Il serait présomptueux et prétentieux d'en parler comme de l'enfant terrible de l'humour québécois; appelons-le plutôt l'enfant tannant. L'échevelé Réal Béland, dont le seul nom évoque la plus pure et jouissive niaiserie, se donnera en spectacle au Gesù du 3 au 7 février, spectacle bigarré, voire expérimental, en forme de happening et intitulé Simplicité volontaire.

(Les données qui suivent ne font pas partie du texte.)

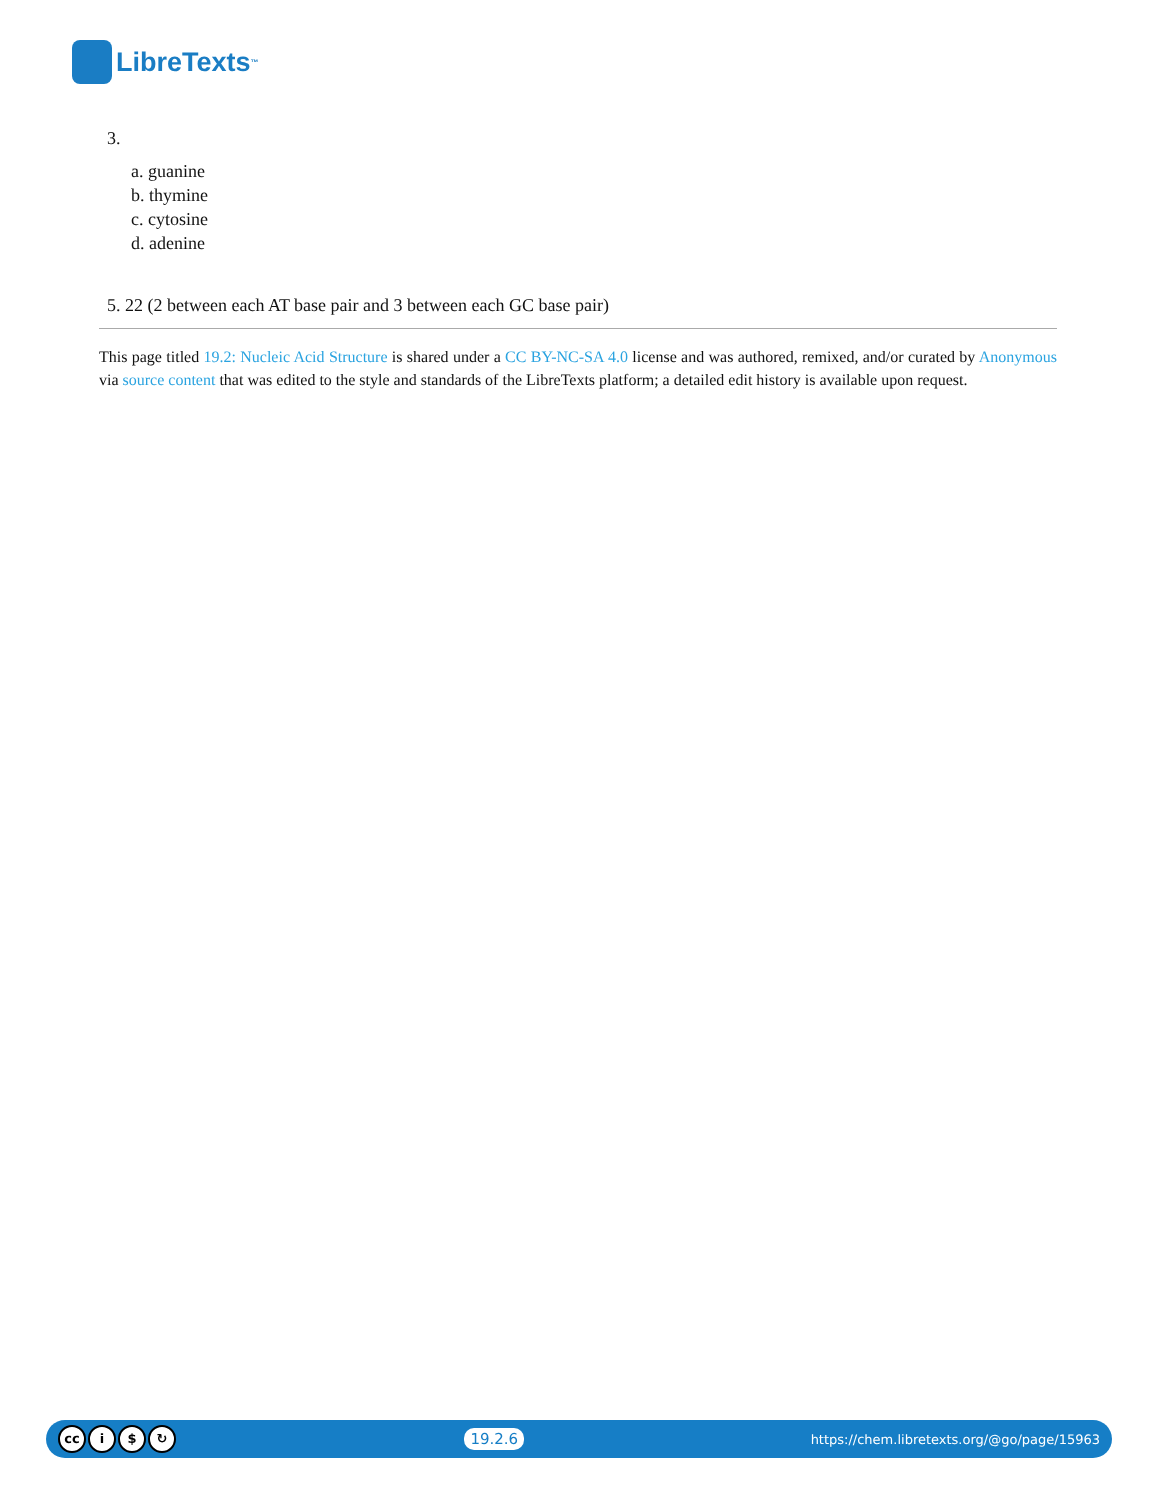LibreTexts<sup>™</sup>
3.
a. guanine
b. thymine
c. cytosine
d. adenine
5. 22 (2 between each AT base pair and 3 between each GC base pair)
This page titled 19.2: Nucleic Acid Structure is shared under a CC BY-NC-SA 4.0 license and was authored, remixed, and/or curated by Anonymous via source content that was edited to the style and standards of the LibreTexts platform; a detailed edit history is available upon request.
cc i $ ↻
19.2.6
https://chem.libretexts.org/@go/page/15963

«C'est un show à moitié improvisé, mais un show sous contrôle, avec des balises», dit l'humoriste qui, avec son personnage sans âge de Monsieur Latreille, avait réussi à créer sur scène, devant public, une sorte de version psychotronique des Insolences d'un téléphone. Latreille sera d'ailleurs du spectacle, ainsi que d'autres personnages aimés de ses fans comme le King des ados ou le président de la Fédération des stickers d'avertissement (ça ne s'invente pas!). «Le début, le coeur et la fin du show sont écrits. Mais il y a beaucoup de place à l'improvisation. C'est prendre un risque, mais c'est excitant, et avec les années, j'ai développé des façons de m'en sortir quand le public ne réagit pas, ou quand il y a un malaise. En même temps, les gens sont aussi contents de me voir pédaler quand ça marche mal.»

 

Béland, humoriste dissipé mais aimable, veut un spectacle convivial, chaleureux et interactif: «Je suis un buffet chinois, on prend ce qu'on veut, il y a beaucoup de plats. J'aime surprendre. J'aime quand les gens ne savent pas du tout comment la soirée va se passer. À la limite, même mes techniciens ne savent pas toujours ce qui va arriver. Oui, j'ai un côté enfant baveux qui fait des mauvais coups. Pour moi, c'est un peu ça l'humour.»

Électron libre de notre petit univers Juste pour rire, Béland, avec quelques collaborateurs dûment choisis (son vieux complice Stéphane Lefebvre et Jean-Thomas Jobin), profite de la participation du public: «Les spectateurs, je les tiens un peu responsables du succès ou de l'échec du show. Je leur explique au début: on peut acheter un toutou au magasin, mais on peut aussi fabriquer un toutou soi-même. Alors faisons un toutou ensemble ce soir. Ce sera notre toutou!» Suivant cette envie, ce besoin et cet art d'achaler le monde pour rien, Béland se fera aussi thérapeute bidon pour les spectateurs volontaires: «Je réglerai sur place des problèmes des gens dans la salle, en téléphonant à telle ou telle personne. Par exemple, un ami qui aurait emprunté un plat de pyrex pour faire de la lasagne et qui ne l'aurait pas remis. Ça peut être n'importe quoi.»

Humour ludique

Béland, par ses folies et ses niaiseries, n'a pas l'ambition de changer l'ordre établi ou d'éveiller les consciences; son humour est ludique: «Je suis un cabotin. Mon but est de faire rire, rien d'autre. Je laisse aux journalistes le soin d'analyser ce que je fais. Analyser l'humour, je trouve ça plate. C'est comme les couleurs. Quelqu'un qui n'aime pas le bleu peut analyser le bleu chez lui pendant des heures et des semaines, il n'aimera pas plus le bleu. Rire, c'est comme un éternuement: ça ne vient pas de la tête, ça vient du corps. C'est comme un orgasme. Enfin, je vois ça comme ça», dit le comique qui, visiblement, suit davantage son instinct que son intellect pour imaginer ses blagues. Cela explique sans doute pourquoi il ne donne pas dans l'humour engagé ni dans le règlement de comptes «sous le signe de la fantaisie», façon Bye-bye. Comme modèles inspirateurs, Béland cite Claude Meunier, Andy Kaufman et Sacha Baron Cohen, des humoristes qui ne sont pas reconnus pour leurs prises de position politiques.

«On pourrait refaire à peu près les mêmes blagues pour Jean Charest qu'on faisait sur Robert Bourassa. Au fond, on ne fait que changer de tête de Turc. En humour, je pense qu'il faut être un peu plus audacieux et original. Quant au dernier Bye-bye, ce n'était peut-être pas le meilleur endroit pour prendre des risques. Mais, en même temps, on ne veut pas que l'humour devienne correct, plate et beige!»

Réal Béland, Simplicité volontaire, du 3 au 7 février, 20h, au Gesù.